Thomas was the first player elected to the Hall of Fame who spent a majority of his career as a designated hitter. Thomas batted a career .301 with 521 home runs and 1,704 RBIs in 19 seasons, most of which he spent with the Chicago White Sox. He is the only player in major league history to have seven consecutive seasons with a .300 average, 20 home runs, 100 RBIs, and 100 walks.
Maddux accumulated 355 wins and an ERA of 3.16 in his 23-year career. He ranks eighth on the career wins list, and was a member of the Braves, Cubs, Padres, and Dodgers. Maddux won four straight Cy Young Awards and won 15 or more games for 17 straight seasons.
Glavine was on the mound when the Braves won Game 6 to win the 1995 World Series, pitching a one-hitter over eight innings in a 1-0 victory over the Cleveland Indians.
It was quite the reunion for the city of Atlanta, as Cox who was also inducted, spent his coaching career with Glavine and Maddux. During this trio's time, they put together a historic run that resulted in 14 straight division titles, they made the playoffs a total of 15 times, and won the city's only major professional sports championship.
Along with Cox, La Russ was also a legendary manager. He ranks third in career victories as a manager with 2,728 behind only Connie Mack and John McGraw. La Russa was awarded manager of the year four times, won 12 division crowns, six pennants, and three World Series titles in his time with the White Sox, Oakland A's, and St. Louis Cardinals.
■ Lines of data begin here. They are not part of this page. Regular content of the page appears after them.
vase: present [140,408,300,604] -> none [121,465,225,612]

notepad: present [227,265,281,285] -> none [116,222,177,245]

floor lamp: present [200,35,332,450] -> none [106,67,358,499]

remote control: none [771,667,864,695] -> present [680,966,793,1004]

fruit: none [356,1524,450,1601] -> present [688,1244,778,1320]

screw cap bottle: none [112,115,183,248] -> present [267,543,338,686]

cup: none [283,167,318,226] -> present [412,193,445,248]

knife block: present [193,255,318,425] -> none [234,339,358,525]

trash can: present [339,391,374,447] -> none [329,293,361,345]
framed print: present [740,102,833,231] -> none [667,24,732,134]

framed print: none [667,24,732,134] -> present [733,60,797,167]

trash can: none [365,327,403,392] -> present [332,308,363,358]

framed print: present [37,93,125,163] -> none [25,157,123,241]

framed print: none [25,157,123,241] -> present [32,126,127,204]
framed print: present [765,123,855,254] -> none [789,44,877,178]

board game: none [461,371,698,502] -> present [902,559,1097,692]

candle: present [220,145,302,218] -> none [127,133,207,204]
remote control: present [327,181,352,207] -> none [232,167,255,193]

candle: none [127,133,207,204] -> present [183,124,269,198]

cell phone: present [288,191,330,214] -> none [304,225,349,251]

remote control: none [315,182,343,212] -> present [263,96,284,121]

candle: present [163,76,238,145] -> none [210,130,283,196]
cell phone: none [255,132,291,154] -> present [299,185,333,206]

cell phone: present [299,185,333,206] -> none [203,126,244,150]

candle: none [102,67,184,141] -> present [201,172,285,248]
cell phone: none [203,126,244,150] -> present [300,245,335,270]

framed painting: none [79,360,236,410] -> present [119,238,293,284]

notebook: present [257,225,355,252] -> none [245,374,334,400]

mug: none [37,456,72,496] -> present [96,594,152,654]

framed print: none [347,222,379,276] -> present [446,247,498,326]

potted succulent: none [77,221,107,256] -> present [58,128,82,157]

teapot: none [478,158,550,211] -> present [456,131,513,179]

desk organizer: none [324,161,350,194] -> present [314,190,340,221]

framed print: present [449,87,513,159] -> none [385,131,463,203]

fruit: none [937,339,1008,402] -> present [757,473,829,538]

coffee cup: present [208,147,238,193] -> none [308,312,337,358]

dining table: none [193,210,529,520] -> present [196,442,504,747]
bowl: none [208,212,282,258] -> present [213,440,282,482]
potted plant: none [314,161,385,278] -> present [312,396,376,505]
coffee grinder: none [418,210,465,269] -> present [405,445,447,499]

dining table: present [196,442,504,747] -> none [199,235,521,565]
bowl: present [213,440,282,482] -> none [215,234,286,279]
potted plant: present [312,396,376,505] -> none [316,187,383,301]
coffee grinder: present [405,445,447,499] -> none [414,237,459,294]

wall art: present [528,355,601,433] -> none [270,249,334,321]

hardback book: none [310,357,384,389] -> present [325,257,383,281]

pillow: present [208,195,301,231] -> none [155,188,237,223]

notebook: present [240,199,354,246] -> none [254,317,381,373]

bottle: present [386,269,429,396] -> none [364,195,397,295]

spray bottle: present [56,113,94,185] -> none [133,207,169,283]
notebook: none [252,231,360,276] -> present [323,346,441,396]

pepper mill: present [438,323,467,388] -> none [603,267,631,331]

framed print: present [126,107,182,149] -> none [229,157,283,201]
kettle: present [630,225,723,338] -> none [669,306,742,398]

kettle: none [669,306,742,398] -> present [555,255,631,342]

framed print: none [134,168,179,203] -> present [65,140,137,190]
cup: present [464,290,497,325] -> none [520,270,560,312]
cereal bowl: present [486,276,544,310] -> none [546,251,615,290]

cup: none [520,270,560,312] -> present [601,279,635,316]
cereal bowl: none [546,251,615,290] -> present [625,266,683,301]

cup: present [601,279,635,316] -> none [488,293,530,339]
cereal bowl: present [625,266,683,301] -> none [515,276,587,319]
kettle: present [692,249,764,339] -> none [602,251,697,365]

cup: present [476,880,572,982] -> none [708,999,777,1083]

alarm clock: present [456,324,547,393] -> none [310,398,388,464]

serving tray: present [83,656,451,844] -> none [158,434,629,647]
Torre gave the closing speech to the 2014 Hall of Fame ceremony. Torre managed under owner George Steinbrenner in the city of New York, with the Yankees. After taking over in 1996, Torre accumulated 10 division titles, six American League pennants, and four World Series titles in 12 years as he helped restore baseball's most successful franchise and helped his own career after being fired three times. Torre was also the only man to collect more than 2,000 hits and win more than 2,000 games as a manager.
This Major League Baseball Hall of Fame class of 2014 could possibly be one of the most legendary and storied classes for the next few years, especially with what has gone off with the steroid era, and how the voting has changed because of it.